When it is all over, and the father arrested and the mother buried, the child and his three siblings pack their belongings and nightmares and go live with the mother’s family in South Carolina.
There, the child, Fahamu Pecou, takes crayons to paper, paint to board and escapes into the images he creates. He learns to sing and play trombone. The music frees him, seems to heal him.
Pecou decides he will be an artist. His family worries that art is more suited to a pastime rather than a career. He doesn’t listen. He earns a scholarship to the Atlanta College of Art.
But past wounds are deep and Pecou begins to talk back to his professors, skip classes. He is put on academic probation. How could any of these people understand him and who he was as a young black man? In truth, Pecou doesn’t have answers to those questions either. So he tries to get by with bluster — until he meets Arturo Lindsay.
Pecou thinks taking a few classes at a historically black college might be the answer.
It turns out Spelman College has the classes he needs. The first day he walks into Lindsay’s office, Pecou puffs up his chest and tells Lindsay that no white teacher could possibly comprehend the work he’s creating. So good thing Lindsay’s black.
“Boy, you better get out of my office,” Lindsay tells him. “Come to me because I’m good, not because I’m black.”
From that moment on Lindsay rides him. He sees tremendous talent in Pecou, but also a ruinous attitude. So he makes Pecou do extra work if he’s late for class. Has him build his own canvases from scratch and measures the corners to make sure each is 90 degrees.

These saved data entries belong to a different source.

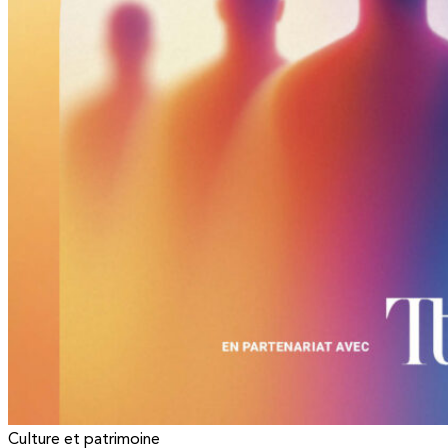
Culture et patrimoine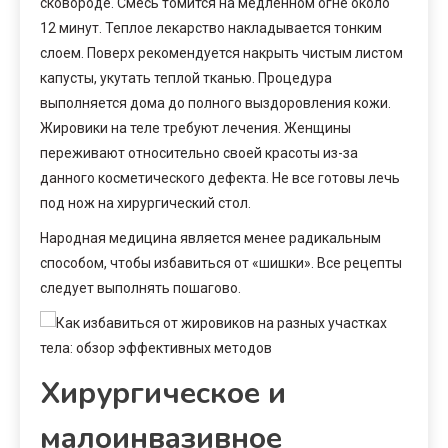
сковороде. Смесь томится на медленном огне около
12 минут. Теплое лекарство накладывается тонким
слоем. Поверх рекомендуется накрыть чистым листом
капусты, укутать теплой тканью. Процедура
выполняется дома до полного выздоровления кожи.
Жировики на теле требуют лечения. Женщины
переживают относительно своей красоты из-за
данного косметического дефекта. Не все готовы лечь
под нож на хирургический стол.
Народная медицина является менее радикальным
способом, чтобы избавиться от «шишки». Все рецепты
следует выполнять пошагово.
Хирургическое и
малоинвазивное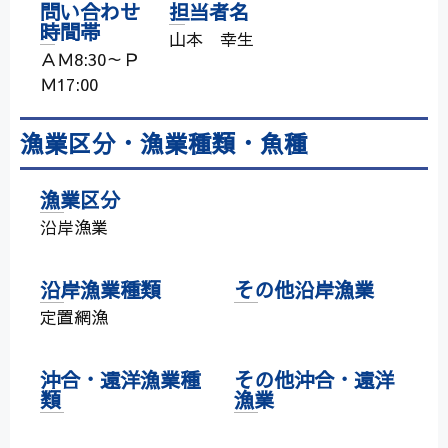
問い合わせ
担当者名
時間帯
山本 幸生
ＡＭ8:30～Ｐ
Ｍ17:00
漁業区分・漁業種類・魚種
漁業区分
沿岸漁業
沿岸漁業種類
その他沿岸漁業
定置網漁
沖合・遠洋漁業種
その他沖合・遠洋
類
漁業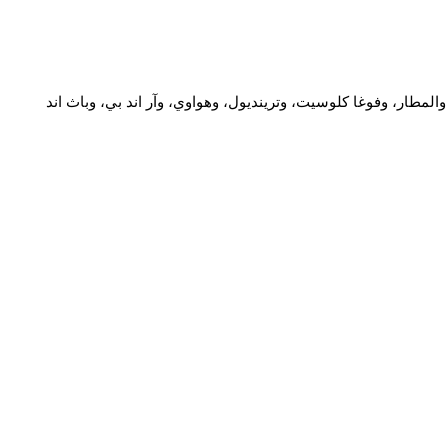
ار، وفوغا كلوسيت، وترينديول، وهواوي، وآر اند بي، وباث اند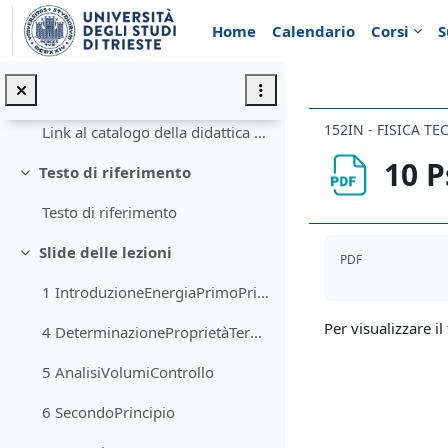
Vai al contenuto principale
Modalità d'esame
Home
Calendario
Corsi
S
Ricevimento studenti
Pagina del corso nel sito DIA
152IN - FISICA TE
Link al catalogo della didattica a distanza
10 P
Testo di riferimento
Minimizza
Testo di riferimento
Aggregazione de
Slide delle lezioni
PDF
Minimizza
1 IntroduzioneEnergiaPrimoPrincipio
Per visualizzare il 
4 DeterminazioneProprietàTermodinamiche
5 AnalisiVolumiControllo
6 SecondoPrincipio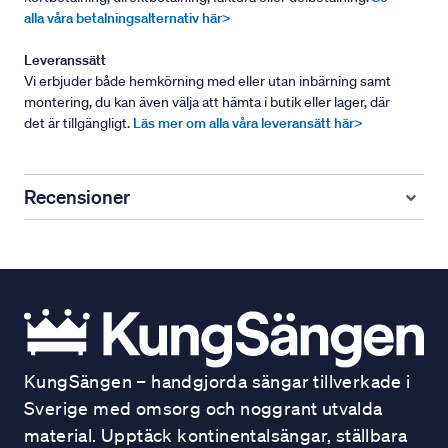
alla våra betalningsalternativ här>
Leveranssätt
Vi erbjuder både hemkörning med eller utan inbärning samt
montering, du kan även välja att hämta i butik eller lager, där
det är tillgängligt.
Läs mer om alla våra leveransätt här>
Recensioner
KungSängen – handgjorda sängar tillverkade i
Sverige med omsorg och noggrant utvalda
material. Upptäck kontinentalsängar, ställbara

The kid keeps coming back.
One day Lindsay takes Pecou to a room used as a campus storage closet and tells him to clean it out. Lindsay turns it into Pecou’s first studio. There’s no such thing as luck, Lindsay tells him. When opportunity comes you have to be ready. Prepare yourself.
Pecou is now 35. He has been the subject of glowing articles in Harper’s and Art in America magazines. His work has been part of exhibitions in South Africa, Switzerland, Spain and across the United States. It explores the ways young black men define themselves through popular culture and violence. A couple of months ago, Pecou had his first Paris solo exhibition. Lindsay was there.
Because they both have Panamanian roots, Pecou calls him “Papi.” Lindsay was present for the birth of the first of Pecou’s two children, who are now 8 years old and 2 years old. They call the 64-year-old Lindsay “abuelito,” little grandfather.
“I love that dude,” Pecou said.
“I call him my godchild,” Lindsay said. “He is a child God brought me later in life.”